Lihatlah, bagaimana Al-Qur’an menceritakan kemampuan
Maryam AS, ibunda Isa AS, menggoyang batang pohon kurma sehingga buahnya
berjatuhan ketika beliau dalam keadaan lemah tak berdaya, semata-mata karena
rasa tanggung jawabnya akan kelahiran dan keselamatan putranya yang akan
mengemban risalah dakwah? (periksa Q.S. Maryam: 22-25).
Ikhwah fillah, beban kehidupan dunia yang kita hadapi,
apapun bentuknya, jangan sampai membuat kita kehilangan kepekaan dan kesigapan
memenuhi seruan dakwah dan jihad.
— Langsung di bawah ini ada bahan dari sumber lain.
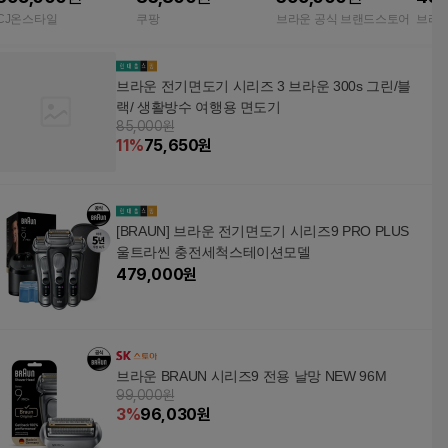
체+충전기+파우치+비
체+
CJ온스타일
쿠팡
브라운 공식 브랜드스토어
브라운
너스 면도기) + 슈퍼적
치+
립 모델
브라운 전기면도기 시리즈 3 브라운 300s 그린/블
랙/ 생활방수 여행용 면도기
85,000원
11
%
75,650
원
[BRAUN] 브라운 전기면도기 시리즈9 PRO PLUS
울트라씬 충전세척스테이션모델
479,000
원
브라운 BRAUN 시리즈9 전용 날망 NEW 96M
99,000원
3
%
96,030
원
Kita patut meneladani mujahidin Palestina
yang tidak pernah mengendor semangat dan aktivitas jihadnya meskipun perjalanan
panjang telah melewati dan terus menanti mereka. Juga, meskipun kesulitan
hidup, bahkan tekanan bertubi-tubi terus menghantam. Yakinlah bahwa kebersamaan
kita dengan Rasulullah SAW, shiddiqin, syuhada, dan shalihin di surga – insya
Allah – ditentukan oleh sejauh mana kita meneladani mereka dalam kesigapan
memenuhi seruan dakwah dan jihad.
Ingatlah selalu kecaman Allah dan Rasul-Nya terhadap
orang-orang munafik yang selalu mencari-cari alasan (tafannun fil ‘udzr) untuk menghindar dari kebutuhan berdakwah dan berjihad (lihat
Q.S. 9/At-Taubah: 94). Tadabburi pula ayat lainnya di dalam surat At-Taubah,
terutama ayat 41-47, yang mengungkapkan kemalasan dan keengganan mereka agar
kita senantiasa terhindar dari sifat-sifat mereka.
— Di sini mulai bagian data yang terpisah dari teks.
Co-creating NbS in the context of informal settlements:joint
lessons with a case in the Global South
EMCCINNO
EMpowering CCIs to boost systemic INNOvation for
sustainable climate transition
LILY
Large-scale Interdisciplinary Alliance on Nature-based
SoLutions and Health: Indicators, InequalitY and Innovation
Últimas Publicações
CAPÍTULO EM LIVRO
Katakanlah, “Jika bapak-bapak,
anak-anak, saudara-saudara, istri-istri, kaum keluargamu, harta kekayaan yang
kamu usahakan, perniagaan yang kamu khawatiri kerugiannya, dan rumah-rumah
tempat tinggal yang kamu sukai, adalah lebih kamu cintai daripada Allah dan
Rasul-Nya dan (dari) berjihad di jalan-Nya, maka tunggulah sampai Allah
mendatangkan keputusan-Nya.” Dan Allah tidak memberi petunjuk kepada
orang-orang fasiq. (Q.S. At-Taubah: 24).